## What needs to be done
Render the data from its first line up to and including the line containing "London. I am forever excited with the idea of" as a numbered list, leaving out any blank lines.

## Recorded information
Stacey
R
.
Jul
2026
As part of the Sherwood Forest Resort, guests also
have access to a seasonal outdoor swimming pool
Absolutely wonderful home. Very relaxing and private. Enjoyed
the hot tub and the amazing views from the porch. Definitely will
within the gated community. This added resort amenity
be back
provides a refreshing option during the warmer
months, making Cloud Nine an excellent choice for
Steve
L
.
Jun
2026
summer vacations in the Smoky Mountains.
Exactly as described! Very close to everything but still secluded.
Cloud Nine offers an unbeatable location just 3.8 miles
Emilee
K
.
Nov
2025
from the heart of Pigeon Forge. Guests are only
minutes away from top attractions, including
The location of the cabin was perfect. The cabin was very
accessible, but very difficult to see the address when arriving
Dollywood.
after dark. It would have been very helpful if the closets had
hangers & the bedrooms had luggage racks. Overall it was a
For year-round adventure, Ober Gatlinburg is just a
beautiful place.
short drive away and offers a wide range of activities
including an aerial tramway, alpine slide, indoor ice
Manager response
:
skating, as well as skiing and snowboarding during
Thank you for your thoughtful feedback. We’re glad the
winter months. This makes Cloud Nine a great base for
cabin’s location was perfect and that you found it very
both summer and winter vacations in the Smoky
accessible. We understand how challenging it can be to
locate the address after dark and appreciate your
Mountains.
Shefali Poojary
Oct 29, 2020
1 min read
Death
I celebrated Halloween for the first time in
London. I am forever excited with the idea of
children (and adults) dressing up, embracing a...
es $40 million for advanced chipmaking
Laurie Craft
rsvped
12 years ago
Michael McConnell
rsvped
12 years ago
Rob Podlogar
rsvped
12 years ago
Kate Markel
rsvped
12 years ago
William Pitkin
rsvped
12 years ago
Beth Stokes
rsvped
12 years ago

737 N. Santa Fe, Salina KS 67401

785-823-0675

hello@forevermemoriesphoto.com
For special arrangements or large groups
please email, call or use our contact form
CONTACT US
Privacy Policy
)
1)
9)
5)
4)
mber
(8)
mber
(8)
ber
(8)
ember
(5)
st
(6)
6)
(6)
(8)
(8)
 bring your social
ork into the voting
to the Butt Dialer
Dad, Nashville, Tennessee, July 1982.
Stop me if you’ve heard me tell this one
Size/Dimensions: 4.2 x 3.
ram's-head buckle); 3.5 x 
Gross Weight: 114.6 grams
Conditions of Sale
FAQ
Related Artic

## The completed task
1. Stacey
2. R
3. .
4. Jul
5. 2026
6. As part of the Sherwood Forest Resort, guests also
7. have access to a seasonal outdoor swimming pool
8. Absolutely wonderful home. Very relaxing and private. Enjoyed
9. the hot tub and the amazing views from the porch. Definitely will
10. within the gated community. This added resort amenity
11. be back
12. provides a refreshing option during the warmer
13. months, making Cloud Nine an excellent choice for
14. Steve
15. L
16. .
17. Jun
18. 2026
19. summer vacations in the Smoky Mountains.
20. Exactly as described! Very close to everything but still secluded.
21. Cloud Nine offers an unbeatable location just 3.8 miles
22. Emilee
23. K
24. .
25. Nov
26. 2025
27. from the heart of Pigeon Forge. Guests are only
28. minutes away from top attractions, including
29. The location of the cabin was perfect. The cabin was very
30. accessible, but very difficult to see the address when arriving
31. Dollywood.
32. after dark. It would have been very helpful if the closets had
33. hangers & the bedrooms had luggage racks. Overall it was a
34. For year-round adventure, Ober Gatlinburg is just a
35. beautiful place.
36. short drive away and offers a wide range of activities
37. including an aerial tramway, alpine slide, indoor ice
38. Manager response
39. :
40. skating, as well as skiing and snowboarding during
41. Thank you for your thoughtful feedback. We’re glad the
42. winter months. This makes Cloud Nine a great base for
43. cabin’s location was perfect and that you found it very
44. both summer and winter vacations in the Smoky
45. accessible. We understand how challenging it can be to
46. locate the address after dark and appreciate your
47. Mountains.
48. Shefali Poojary
49. Oct 29, 2020
50. 1 min read
51. Death
52. I celebrated Halloween for the first time in
53. London. I am forever excited with the idea of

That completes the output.